--- MATERIAL FOR THE TASK ---
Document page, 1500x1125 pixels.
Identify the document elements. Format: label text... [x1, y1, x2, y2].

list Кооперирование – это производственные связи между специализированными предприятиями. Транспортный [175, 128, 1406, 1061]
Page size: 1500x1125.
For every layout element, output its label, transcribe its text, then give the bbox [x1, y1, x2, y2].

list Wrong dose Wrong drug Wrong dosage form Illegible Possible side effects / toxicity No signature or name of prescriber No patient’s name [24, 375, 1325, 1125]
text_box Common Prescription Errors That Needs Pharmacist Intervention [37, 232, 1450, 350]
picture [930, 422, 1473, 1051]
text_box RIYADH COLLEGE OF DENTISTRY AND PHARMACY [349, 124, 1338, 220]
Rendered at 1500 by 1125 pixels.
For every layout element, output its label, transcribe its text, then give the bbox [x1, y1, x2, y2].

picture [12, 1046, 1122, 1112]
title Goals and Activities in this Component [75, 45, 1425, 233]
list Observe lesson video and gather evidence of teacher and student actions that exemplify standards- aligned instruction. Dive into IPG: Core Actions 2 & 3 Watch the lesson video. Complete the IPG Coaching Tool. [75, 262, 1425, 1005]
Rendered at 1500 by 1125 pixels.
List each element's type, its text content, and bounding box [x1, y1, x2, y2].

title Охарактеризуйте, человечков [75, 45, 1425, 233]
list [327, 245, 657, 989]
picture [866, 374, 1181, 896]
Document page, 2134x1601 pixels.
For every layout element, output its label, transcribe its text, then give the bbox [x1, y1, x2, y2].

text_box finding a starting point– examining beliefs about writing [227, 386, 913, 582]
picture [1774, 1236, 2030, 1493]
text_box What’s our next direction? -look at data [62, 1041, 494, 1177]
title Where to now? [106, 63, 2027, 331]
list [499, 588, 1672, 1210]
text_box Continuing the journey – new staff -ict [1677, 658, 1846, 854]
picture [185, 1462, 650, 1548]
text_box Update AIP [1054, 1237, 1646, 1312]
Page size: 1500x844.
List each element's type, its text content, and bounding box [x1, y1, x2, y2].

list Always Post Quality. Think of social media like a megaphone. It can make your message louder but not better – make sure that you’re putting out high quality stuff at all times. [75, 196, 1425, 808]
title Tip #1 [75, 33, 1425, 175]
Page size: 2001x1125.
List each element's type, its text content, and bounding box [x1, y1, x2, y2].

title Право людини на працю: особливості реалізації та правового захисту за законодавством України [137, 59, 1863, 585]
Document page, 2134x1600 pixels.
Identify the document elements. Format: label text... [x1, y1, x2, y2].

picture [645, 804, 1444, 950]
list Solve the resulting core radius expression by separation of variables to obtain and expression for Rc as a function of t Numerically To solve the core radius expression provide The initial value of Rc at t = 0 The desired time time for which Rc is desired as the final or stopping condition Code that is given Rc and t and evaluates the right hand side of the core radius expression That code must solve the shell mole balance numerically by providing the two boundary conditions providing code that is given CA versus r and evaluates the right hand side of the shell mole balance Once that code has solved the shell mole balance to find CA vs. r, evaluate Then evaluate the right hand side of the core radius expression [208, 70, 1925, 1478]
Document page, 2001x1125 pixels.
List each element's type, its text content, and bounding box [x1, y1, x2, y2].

--- DIRECTIONS ---
Please give the data again in full, exactly as written.

--- SOLUTION TO THE PROBLEM ---
Document page, 1500x1125 pixels.
Identify the document elements. Format: label text... [x1, y1, x2, y2].

list Кооперирование – это производственные связи между специализированными предприятиями. Транспортный [175, 128, 1406, 1061]
Page size: 1500x1125.
For every layout element, output its label, transcribe its text, then give the bbox [x1, y1, x2, y2].

list Wrong dose Wrong drug Wrong dosage form Illegible Possible side effects / toxicity No signature or name of prescriber No patient’s name [24, 375, 1325, 1125]
text_box Common Prescription Errors That Needs Pharmacist Intervention [37, 232, 1450, 350]
picture [930, 422, 1473, 1051]
text_box RIYADH COLLEGE OF DENTISTRY AND PHARMACY [349, 124, 1338, 220]
Rendered at 1500 by 1125 pixels.
For every layout element, output its label, transcribe its text, then give the bbox [x1, y1, x2, y2].

picture [12, 1046, 1122, 1112]
title Goals and Activities in this Component [75, 45, 1425, 233]
list Observe lesson video and gather evidence of teacher and student actions that exemplify standards- aligned instruction. Dive into IPG: Core Actions 2 & 3 Watch the lesson video. Complete the IPG Coaching Tool. [75, 262, 1425, 1005]
Rendered at 1500 by 1125 pixels.
List each element's type, its text content, and bounding box [x1, y1, x2, y2].

title Охарактеризуйте, человечков [75, 45, 1425, 233]
list [327, 245, 657, 989]
picture [866, 374, 1181, 896]
Document page, 2134x1601 pixels.
For every layout element, output its label, transcribe its text, then give the bbox [x1, y1, x2, y2].

text_box finding a starting point– examining beliefs about writing [227, 386, 913, 582]
picture [1774, 1236, 2030, 1493]
text_box What’s our next direction? -look at data [62, 1041, 494, 1177]
title Where to now? [106, 63, 2027, 331]
list [499, 588, 1672, 1210]
text_box Continuing the journey – new staff -ict [1677, 658, 1846, 854]
picture [185, 1462, 650, 1548]
text_box Update AIP [1054, 1237, 1646, 1312]
Page size: 1500x844.
List each element's type, its text content, and bounding box [x1, y1, x2, y2].

list Always Post Quality. Think of social media like a megaphone. It can make your message louder but not better – make sure that you’re putting out high quality stuff at all times. [75, 196, 1425, 808]
title Tip #1 [75, 33, 1425, 175]
Page size: 2001x1125.
List each element's type, its text content, and bounding box [x1, y1, x2, y2].

title Право людини на працю: особливості реалізації та правового захисту за законодавством України [137, 59, 1863, 585]
Document page, 2134x1600 pixels.
Identify the document elements. Format: label text... [x1, y1, x2, y2].

picture [645, 804, 1444, 950]
list Solve the resulting core radius expression by separation of variables to obtain and expression for Rc as a function of t Numerically To solve the core radius expression provide The initial value of Rc at t = 0 The desired time time for which Rc is desired as the final or stopping condition Code that is given Rc and t and evaluates the right hand side of the core radius expression That code must solve the shell mole balance numerically by providing the two boundary conditions providing code that is given CA versus r and evaluates the right hand side of the shell mole balance Once that code has solved the shell mole balance to find CA vs. r, evaluate Then evaluate the right hand side of the core radius expression [208, 70, 1925, 1478]
Document page, 2001x1125 pixels.
List each element's type, its text content, and bounding box [x1, y1, x2, y2].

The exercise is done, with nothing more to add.